## Aim of the exercise
Extract the lines of the entries starting at the very beginning and ending at the line that contains "un pelo. Pero", including both of those lines, and reproduce them unchanged.

## Task data
━━━━━━━━━━━━━━━━
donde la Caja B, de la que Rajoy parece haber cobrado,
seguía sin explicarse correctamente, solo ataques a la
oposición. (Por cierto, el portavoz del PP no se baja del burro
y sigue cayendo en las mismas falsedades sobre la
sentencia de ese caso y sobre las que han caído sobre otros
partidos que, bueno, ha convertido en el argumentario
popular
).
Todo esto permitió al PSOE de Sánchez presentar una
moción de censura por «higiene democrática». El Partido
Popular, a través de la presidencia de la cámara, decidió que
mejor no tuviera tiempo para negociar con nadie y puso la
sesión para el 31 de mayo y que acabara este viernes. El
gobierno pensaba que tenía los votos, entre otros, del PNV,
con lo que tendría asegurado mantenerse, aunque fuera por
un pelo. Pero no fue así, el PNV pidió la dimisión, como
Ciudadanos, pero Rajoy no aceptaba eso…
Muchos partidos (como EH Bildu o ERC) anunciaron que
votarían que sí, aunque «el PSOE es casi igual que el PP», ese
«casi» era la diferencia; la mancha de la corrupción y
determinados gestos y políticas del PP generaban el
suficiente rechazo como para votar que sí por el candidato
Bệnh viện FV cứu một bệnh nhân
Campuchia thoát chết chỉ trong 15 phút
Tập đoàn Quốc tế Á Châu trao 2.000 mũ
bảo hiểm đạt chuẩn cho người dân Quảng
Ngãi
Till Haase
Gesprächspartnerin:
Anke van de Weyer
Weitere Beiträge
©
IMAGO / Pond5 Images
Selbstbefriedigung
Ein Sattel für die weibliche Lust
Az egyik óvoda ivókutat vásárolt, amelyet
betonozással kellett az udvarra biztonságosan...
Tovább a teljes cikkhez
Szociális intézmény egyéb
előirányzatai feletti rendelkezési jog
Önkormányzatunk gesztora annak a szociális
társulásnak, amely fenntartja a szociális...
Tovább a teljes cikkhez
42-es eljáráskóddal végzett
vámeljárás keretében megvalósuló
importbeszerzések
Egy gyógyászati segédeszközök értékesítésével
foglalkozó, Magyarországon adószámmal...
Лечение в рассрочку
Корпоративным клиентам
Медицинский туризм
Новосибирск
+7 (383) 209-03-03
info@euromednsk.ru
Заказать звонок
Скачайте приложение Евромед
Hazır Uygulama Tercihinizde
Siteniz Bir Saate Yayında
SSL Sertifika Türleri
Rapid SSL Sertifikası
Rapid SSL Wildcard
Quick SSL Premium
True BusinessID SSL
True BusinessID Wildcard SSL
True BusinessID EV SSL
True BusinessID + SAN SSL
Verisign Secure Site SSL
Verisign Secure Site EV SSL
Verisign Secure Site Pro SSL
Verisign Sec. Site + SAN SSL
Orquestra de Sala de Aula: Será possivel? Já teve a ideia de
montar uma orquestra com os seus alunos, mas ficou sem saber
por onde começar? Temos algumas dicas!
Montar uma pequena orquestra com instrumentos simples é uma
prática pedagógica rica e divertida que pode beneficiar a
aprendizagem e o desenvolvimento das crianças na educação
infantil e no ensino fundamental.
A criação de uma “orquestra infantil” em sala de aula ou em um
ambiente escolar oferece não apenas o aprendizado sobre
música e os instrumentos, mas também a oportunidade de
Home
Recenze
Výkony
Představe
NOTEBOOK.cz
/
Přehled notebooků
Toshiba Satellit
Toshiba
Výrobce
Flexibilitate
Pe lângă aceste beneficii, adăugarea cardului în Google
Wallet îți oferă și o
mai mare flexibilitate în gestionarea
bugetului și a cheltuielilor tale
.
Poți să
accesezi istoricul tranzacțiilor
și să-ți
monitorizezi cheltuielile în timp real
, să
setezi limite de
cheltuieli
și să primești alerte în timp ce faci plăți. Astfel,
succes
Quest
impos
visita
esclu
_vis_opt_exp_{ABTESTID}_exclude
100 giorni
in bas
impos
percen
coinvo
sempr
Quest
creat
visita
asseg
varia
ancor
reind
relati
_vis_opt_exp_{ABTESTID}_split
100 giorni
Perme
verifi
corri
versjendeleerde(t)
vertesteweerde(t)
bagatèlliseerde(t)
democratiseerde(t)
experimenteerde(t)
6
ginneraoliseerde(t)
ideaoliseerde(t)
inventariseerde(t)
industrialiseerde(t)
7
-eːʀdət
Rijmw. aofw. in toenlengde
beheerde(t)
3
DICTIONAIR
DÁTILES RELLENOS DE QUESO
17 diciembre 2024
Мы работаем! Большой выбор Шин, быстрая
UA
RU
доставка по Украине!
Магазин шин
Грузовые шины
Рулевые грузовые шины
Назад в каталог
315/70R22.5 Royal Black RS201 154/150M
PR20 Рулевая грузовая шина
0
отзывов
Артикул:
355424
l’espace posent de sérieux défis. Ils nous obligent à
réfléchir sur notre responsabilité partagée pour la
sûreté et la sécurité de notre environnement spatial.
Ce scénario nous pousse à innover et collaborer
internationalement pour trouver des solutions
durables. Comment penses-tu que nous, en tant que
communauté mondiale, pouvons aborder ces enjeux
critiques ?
━━━━━━━━━━━━━━━━
## Exercise result
donde la Caja B, de la que Rajoy parece haber cobrado,
seguía sin explicarse correctamente, solo ataques a la
oposición. (Por cierto, el portavoz del PP no se baja del burro
y sigue cayendo en las mismas falsedades sobre la
sentencia de ese caso y sobre las que han caído sobre otros
partidos que, bueno, ha convertido en el argumentario
popular
).
Todo esto permitió al PSOE de Sánchez presentar una
moción de censura por «higiene democrática». El Partido
Popular, a través de la presidencia de la cámara, decidió que
mejor no tuviera tiempo para negociar con nadie y puso la
sesión para el 31 de mayo y que acabara este viernes. El
gobierno pensaba que tenía los votos, entre otros, del PNV,
con lo que tendría asegurado mantenerse, aunque fuera por
un pelo. Pero no fue así, el PNV pidió la dimisión, como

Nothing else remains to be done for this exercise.